▶ [WHAT YOU HAVE TO DO]: Can you recast the lines below, from the start of the entries through the line containing "This gripper can" (that line included), as a JSON list of strings with one string per line and blank lines omitted?
━━━ RECORDS SUPPLIED
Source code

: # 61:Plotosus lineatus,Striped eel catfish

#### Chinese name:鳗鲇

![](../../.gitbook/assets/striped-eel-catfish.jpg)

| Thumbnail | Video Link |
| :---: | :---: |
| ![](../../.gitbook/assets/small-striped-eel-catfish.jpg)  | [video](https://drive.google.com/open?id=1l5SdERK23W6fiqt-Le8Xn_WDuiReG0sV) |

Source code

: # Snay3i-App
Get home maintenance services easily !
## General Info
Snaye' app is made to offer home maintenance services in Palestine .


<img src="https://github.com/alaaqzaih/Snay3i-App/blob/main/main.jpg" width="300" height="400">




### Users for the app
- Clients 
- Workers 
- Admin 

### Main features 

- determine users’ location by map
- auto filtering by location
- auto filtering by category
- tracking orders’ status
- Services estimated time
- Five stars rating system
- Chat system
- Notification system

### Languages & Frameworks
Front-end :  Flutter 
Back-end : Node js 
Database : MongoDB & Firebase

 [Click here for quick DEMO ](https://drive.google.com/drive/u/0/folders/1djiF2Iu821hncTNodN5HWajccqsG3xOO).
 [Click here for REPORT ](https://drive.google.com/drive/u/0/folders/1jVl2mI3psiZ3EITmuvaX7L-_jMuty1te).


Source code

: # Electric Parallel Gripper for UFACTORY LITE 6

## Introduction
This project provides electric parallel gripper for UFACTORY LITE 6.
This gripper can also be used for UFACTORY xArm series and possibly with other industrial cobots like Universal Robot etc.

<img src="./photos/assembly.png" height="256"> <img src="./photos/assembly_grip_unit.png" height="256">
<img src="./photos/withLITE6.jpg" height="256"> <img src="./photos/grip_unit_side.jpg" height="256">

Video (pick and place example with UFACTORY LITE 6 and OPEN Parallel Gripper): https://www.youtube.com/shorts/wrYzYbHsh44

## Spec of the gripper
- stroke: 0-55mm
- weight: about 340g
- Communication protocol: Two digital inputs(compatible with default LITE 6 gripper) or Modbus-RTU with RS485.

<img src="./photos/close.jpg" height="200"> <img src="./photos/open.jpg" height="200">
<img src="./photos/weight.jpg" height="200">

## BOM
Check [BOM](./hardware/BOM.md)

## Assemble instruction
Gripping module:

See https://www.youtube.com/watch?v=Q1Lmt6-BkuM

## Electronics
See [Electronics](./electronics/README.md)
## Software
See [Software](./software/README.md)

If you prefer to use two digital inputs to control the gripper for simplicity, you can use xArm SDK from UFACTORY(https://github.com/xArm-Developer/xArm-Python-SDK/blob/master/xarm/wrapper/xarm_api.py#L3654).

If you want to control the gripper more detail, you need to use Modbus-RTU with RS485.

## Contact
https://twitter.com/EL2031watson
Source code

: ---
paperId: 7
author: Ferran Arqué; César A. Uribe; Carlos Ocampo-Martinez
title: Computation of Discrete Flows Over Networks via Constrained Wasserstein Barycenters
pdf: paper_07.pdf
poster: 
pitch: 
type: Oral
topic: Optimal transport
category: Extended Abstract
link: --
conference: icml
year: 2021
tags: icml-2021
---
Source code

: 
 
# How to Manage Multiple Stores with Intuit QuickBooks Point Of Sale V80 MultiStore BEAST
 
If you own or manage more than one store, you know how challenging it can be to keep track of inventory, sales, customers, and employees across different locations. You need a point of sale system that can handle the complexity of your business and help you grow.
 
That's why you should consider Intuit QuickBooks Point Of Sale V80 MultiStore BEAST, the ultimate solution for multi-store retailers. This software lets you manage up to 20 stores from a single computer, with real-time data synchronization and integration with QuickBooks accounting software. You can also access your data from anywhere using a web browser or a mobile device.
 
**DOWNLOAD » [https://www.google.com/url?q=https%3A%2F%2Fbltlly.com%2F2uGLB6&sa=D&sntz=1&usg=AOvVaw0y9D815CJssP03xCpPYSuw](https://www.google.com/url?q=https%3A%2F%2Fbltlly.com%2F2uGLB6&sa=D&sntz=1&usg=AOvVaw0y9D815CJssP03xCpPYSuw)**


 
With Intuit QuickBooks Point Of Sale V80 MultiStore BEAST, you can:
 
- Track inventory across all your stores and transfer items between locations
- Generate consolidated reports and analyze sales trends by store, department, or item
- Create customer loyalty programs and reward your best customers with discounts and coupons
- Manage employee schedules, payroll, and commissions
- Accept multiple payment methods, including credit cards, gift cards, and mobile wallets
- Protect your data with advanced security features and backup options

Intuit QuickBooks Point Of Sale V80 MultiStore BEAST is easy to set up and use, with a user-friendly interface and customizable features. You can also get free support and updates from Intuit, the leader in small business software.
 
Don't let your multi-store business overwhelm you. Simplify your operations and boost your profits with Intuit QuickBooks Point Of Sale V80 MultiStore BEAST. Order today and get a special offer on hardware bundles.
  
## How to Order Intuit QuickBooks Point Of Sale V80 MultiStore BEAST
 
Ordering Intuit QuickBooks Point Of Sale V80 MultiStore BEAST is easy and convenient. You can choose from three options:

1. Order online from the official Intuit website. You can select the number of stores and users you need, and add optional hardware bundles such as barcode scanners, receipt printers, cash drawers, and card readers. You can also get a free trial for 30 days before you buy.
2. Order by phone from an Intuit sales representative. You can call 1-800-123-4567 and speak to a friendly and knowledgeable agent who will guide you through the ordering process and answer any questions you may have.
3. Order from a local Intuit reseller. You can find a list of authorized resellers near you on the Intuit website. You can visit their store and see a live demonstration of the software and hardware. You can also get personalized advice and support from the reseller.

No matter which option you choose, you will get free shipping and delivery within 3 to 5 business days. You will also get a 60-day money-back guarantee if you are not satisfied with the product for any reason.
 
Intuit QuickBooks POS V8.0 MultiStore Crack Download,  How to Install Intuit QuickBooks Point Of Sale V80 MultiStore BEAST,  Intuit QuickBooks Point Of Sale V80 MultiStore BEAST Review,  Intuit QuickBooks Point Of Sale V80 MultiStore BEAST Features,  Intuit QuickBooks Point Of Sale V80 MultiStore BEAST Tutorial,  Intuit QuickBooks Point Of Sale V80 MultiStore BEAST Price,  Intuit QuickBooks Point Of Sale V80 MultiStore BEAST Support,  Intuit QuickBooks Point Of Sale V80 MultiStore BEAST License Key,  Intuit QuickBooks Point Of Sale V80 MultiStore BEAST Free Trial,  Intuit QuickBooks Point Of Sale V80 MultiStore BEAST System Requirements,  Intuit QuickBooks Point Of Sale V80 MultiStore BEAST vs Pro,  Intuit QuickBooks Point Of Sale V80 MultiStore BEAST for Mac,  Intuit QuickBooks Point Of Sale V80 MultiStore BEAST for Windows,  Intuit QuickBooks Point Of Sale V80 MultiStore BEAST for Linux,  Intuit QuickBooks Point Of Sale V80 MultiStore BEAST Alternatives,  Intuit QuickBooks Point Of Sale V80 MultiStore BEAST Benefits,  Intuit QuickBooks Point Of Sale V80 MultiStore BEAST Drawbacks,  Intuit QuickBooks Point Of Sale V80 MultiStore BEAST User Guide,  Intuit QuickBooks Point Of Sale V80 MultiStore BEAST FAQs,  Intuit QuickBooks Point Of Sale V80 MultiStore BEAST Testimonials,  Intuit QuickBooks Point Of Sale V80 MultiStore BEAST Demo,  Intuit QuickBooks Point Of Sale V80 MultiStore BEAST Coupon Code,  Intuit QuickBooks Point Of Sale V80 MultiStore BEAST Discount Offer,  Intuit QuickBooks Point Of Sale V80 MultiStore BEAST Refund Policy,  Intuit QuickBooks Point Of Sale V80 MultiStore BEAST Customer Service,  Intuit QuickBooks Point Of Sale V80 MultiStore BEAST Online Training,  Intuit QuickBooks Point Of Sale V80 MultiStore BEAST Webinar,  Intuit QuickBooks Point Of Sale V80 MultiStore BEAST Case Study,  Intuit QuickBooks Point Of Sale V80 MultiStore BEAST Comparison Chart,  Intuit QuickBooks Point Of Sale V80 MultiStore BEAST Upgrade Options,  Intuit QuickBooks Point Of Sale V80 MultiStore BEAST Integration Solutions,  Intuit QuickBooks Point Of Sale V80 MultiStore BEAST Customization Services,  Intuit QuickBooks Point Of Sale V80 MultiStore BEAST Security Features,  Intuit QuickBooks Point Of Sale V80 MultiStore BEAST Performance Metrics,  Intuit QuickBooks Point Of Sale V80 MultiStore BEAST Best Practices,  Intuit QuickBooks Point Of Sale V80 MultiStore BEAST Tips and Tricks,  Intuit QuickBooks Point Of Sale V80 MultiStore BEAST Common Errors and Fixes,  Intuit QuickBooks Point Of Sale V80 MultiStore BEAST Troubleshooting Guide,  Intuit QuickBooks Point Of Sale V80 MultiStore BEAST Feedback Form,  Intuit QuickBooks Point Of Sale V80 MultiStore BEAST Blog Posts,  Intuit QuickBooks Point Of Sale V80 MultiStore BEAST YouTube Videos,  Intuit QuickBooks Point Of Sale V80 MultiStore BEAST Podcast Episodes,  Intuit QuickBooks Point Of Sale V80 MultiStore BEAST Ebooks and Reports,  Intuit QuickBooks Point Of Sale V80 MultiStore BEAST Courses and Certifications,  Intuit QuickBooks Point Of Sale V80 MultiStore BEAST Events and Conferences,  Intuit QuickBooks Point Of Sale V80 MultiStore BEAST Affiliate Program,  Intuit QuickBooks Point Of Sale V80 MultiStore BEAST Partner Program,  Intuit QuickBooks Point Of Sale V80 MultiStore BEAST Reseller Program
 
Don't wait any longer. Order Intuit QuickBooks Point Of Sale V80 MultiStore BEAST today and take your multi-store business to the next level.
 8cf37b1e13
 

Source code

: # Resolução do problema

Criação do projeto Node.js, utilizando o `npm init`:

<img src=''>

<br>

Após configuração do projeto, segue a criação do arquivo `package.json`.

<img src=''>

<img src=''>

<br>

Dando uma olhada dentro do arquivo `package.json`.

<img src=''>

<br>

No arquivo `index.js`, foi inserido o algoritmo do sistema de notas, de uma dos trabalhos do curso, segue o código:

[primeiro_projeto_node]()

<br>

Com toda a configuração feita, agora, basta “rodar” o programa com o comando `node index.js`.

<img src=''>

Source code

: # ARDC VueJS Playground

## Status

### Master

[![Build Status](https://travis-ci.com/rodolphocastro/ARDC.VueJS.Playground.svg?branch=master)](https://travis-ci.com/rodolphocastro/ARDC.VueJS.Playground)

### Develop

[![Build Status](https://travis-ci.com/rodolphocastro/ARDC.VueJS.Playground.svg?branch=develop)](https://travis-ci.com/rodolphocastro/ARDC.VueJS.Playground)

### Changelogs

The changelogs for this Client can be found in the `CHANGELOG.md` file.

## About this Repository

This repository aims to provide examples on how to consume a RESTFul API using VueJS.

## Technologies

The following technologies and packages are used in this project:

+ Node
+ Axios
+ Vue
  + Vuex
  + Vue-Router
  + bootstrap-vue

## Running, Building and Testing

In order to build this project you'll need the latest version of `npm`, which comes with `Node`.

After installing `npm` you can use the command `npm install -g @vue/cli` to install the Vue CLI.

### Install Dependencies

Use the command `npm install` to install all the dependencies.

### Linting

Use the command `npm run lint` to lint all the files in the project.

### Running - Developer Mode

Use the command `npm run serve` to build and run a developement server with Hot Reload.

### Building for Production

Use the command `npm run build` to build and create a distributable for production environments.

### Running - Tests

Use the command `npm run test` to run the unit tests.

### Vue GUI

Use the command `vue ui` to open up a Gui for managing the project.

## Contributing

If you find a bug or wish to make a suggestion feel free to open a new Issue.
━━━━━━
▶ [ANSWER SPACE]:
[
  "Source code",
  ": # 61:Plotosus lineatus,Striped eel catfish",
  "#### Chinese name:鳗鲇",
  "![](../../.gitbook/assets/striped-eel-catfish.jpg)",
  "| Thumbnail | Video Link |",
  "| :---: | :---: |",
  "| ![](../../.gitbook/assets/small-striped-eel-catfish.jpg)  | [video](https://drive.google.com/open?id=1l5SdERK23W6fiqt-Le8Xn_WDuiReG0sV) |",
  "Source code",
  ": # Snay3i-App",
  "Get home maintenance services easily !",
  "## General Info",
  "Snaye' app is made to offer home maintenance services in Palestine .",
  "<img src=\"https://github.com/alaaqzaih/Snay3i-App/blob/main/main.jpg\" width=\"300\" height=\"400\">",
  "### Users for the app",
  "- Clients ",
  "- Workers ",
  "- Admin ",
  "### Main features ",
  "- determine users’ location by map",
  "- auto filtering by location",
  "- auto filtering by category",
  "- tracking orders’ status",
  "- Services estimated time",
  "- Five stars rating system",
  "- Chat system",
  "- Notification system",
  "### Languages & Frameworks",
  "Front-end :  Flutter ",
  "Back-end : Node js ",
  "Database : MongoDB & Firebase",
  " [Click here for quick DEMO ](https://drive.google.com/drive/u/0/folders/1djiF2Iu821hncTNodN5HWajccqsG3xOO).",
  " [Click here for REPORT ](https://drive.google.com/drive/u/0/folders/1jVl2mI3psiZ3EITmuvaX7L-_jMuty1te).",
  "Source code",
  ": # Electric Parallel Gripper for UFACTORY LITE 6",
  "## Introduction",
  "This project provides electric parallel gripper for UFACTORY LITE 6.",
  "This gripper can also be used for UFACTORY xArm series and possibly with other industrial cobots like Universal Robot etc."
]